Speaking to investors during its fourth quarter 2015 earnings call, Bell Canada CEO George Cope said that the provider will continue to aggressively build out a mix of FTTH and fiber-to-the-node (FTTN) as part of its broader broadband expansion plan.
"Turning to our network for 2016, we expect by the end of '16 to have about 8.2 million locations that will either have access to fiber to the node or fiber to the premise," said Cope, according to a Seeking Alpha transcript. "The Toronto overlay will continue through 2016 and into 2017. We would expect at the end of 2016 to have about 3 million of our footprint covered with 1-gig services."
It appears to be on track to meet that gigabit connections goal. Bell Canada has extended the reach of its 1 Gbps FTTH service Gigabit Fibe to over 2.2 million homes across Quebec, Ontario, and the Atlantic region of Canada as of the end of 2015.
But 1 Gbps is only one part of Bell Canada's gigabit broadband desires.
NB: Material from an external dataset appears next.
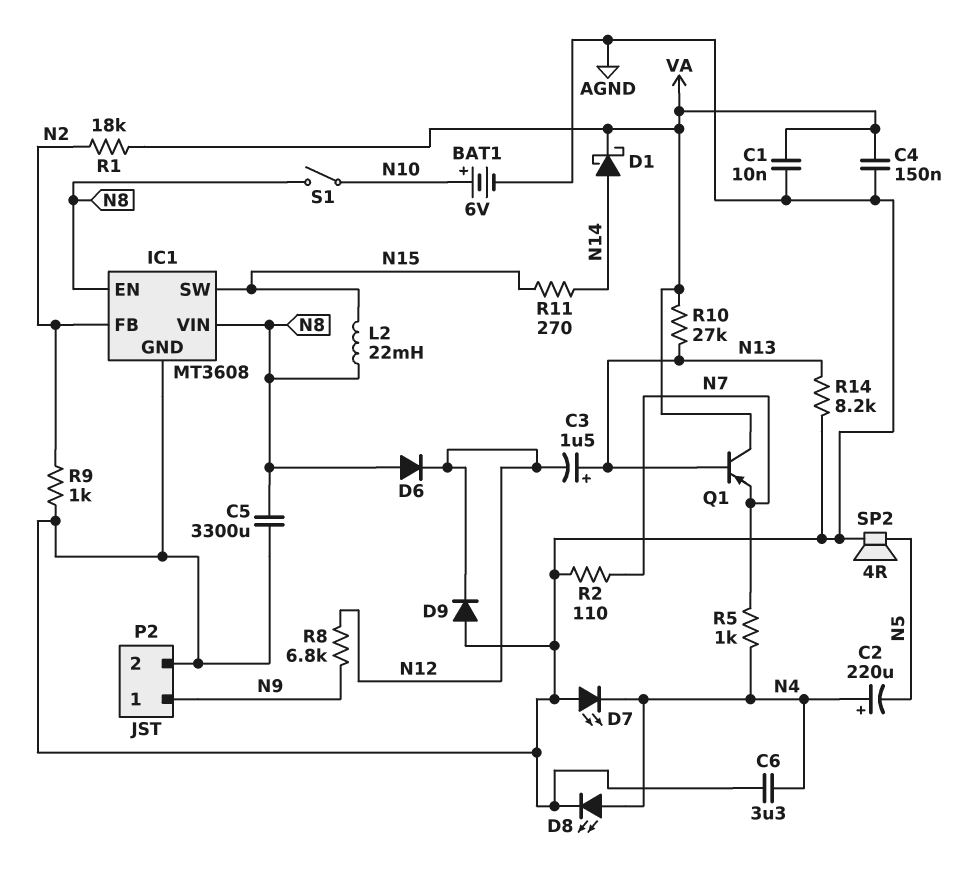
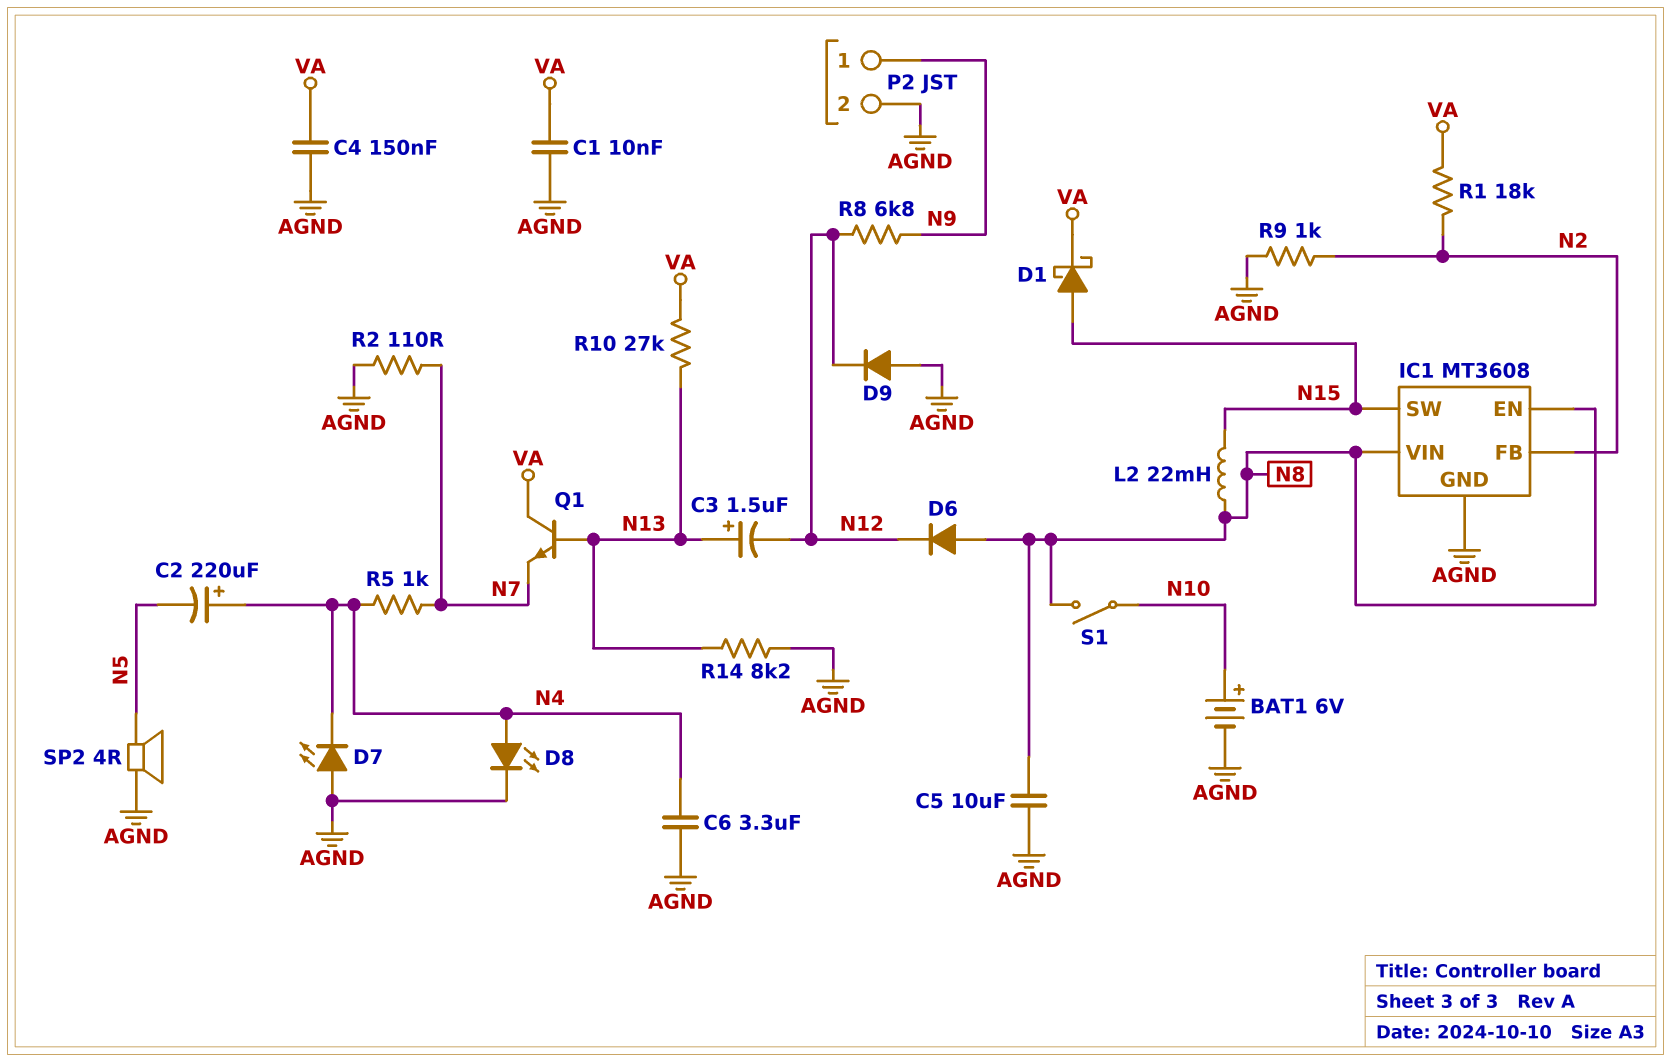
C5: 3300uF (AGND, N8) -> 10uF (AGND, N8)
D1: schottky (A N14, K VA) -> schottky (A N15, K VA)
Q1: PNP (B N13, C VA, E N7) -> NPN (B N13, C VA, E N7)
R11: 270 (N14, N15) -> none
Similar to pioneering municipal provider EPB Fiber, Bell Canada has intimated that its FTTH build could serve as a foundation to deliver 10 Gbps by 2017.
Besides offering higher speeds for customers and businesses, Bell Canada sees potential cost savings from rolling fiber-to-the-premises (FTTP) due to reduced maintenance costs that are hard to achieve on existing copper network infrastructure.
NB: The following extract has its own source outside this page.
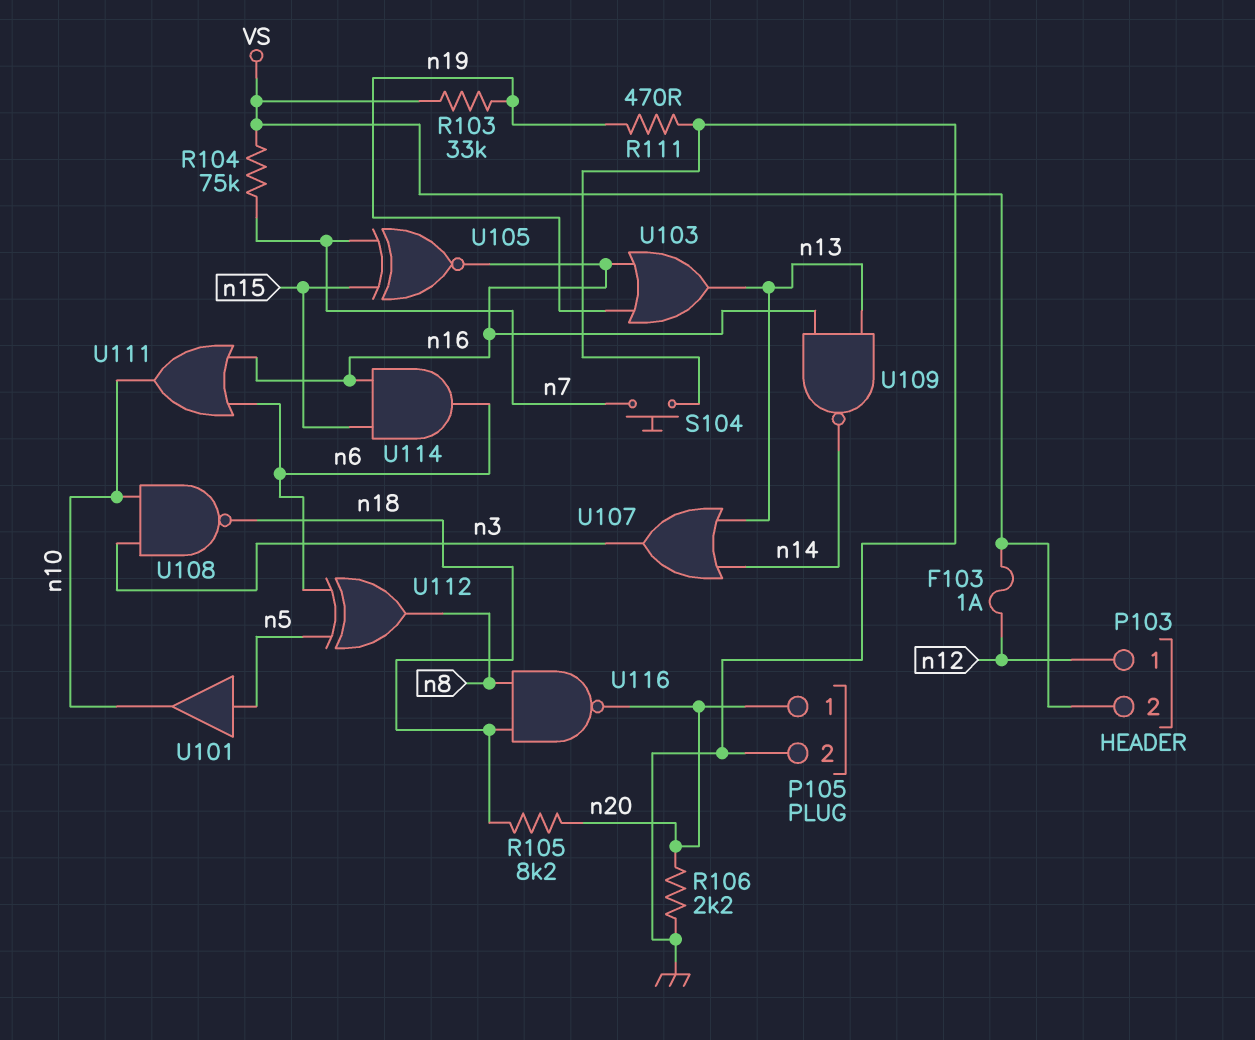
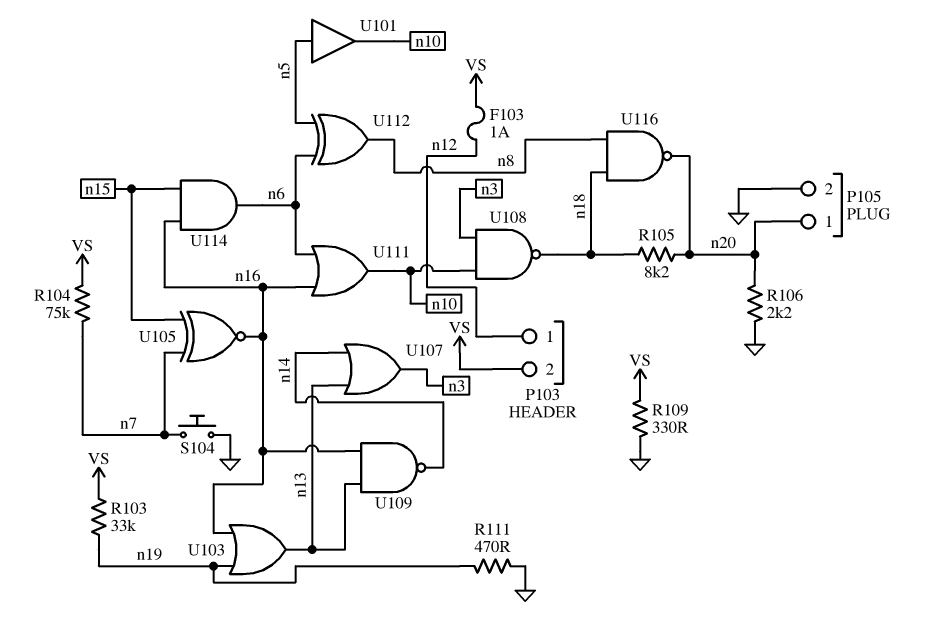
R109: none -> 330 (GND, VS)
"We are seeing that we have got 2.2 million customers on wireline, on fiber what we would call service calls or assurance calls, the difference between fiber and FTTN, not just DSL is about a 50% reduction in service calls," Cope said. "As we migrate that footprint out, you can imagine a lot less repairs, that will provide us operating cost savings."
Bell Canada's outlook on FTTH installation and maintenance of copper networks mirrors Verizon's copper-to-fiber migration. In recent years, Verizon has been replacing aging copper infrastructure serving its POTS customers with fiber.
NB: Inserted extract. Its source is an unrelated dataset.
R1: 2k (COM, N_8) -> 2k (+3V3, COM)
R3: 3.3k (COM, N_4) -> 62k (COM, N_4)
Whether over FTTN or FTTH, broadband subscriber counts continued to rise during the fourth quarter. However, like its U.S. counterparts AT&T (NYSE: T) and Verizon (NYSE: VZ), Bell Canada saw overall growth decline year-over-year.
Bell Canada was able to pull through 39,000 Internet net adds, but that figure was down from the 52,010 subscribers it added in the same period a year ago.
The service provider said that despite 12 percent higher retail residential additions in the fourth quarter, "reflecting stronger growth in Quebec and Ontario, total Internet net additions were down compared to a year earlier, the result of lower wholesale net customer additions."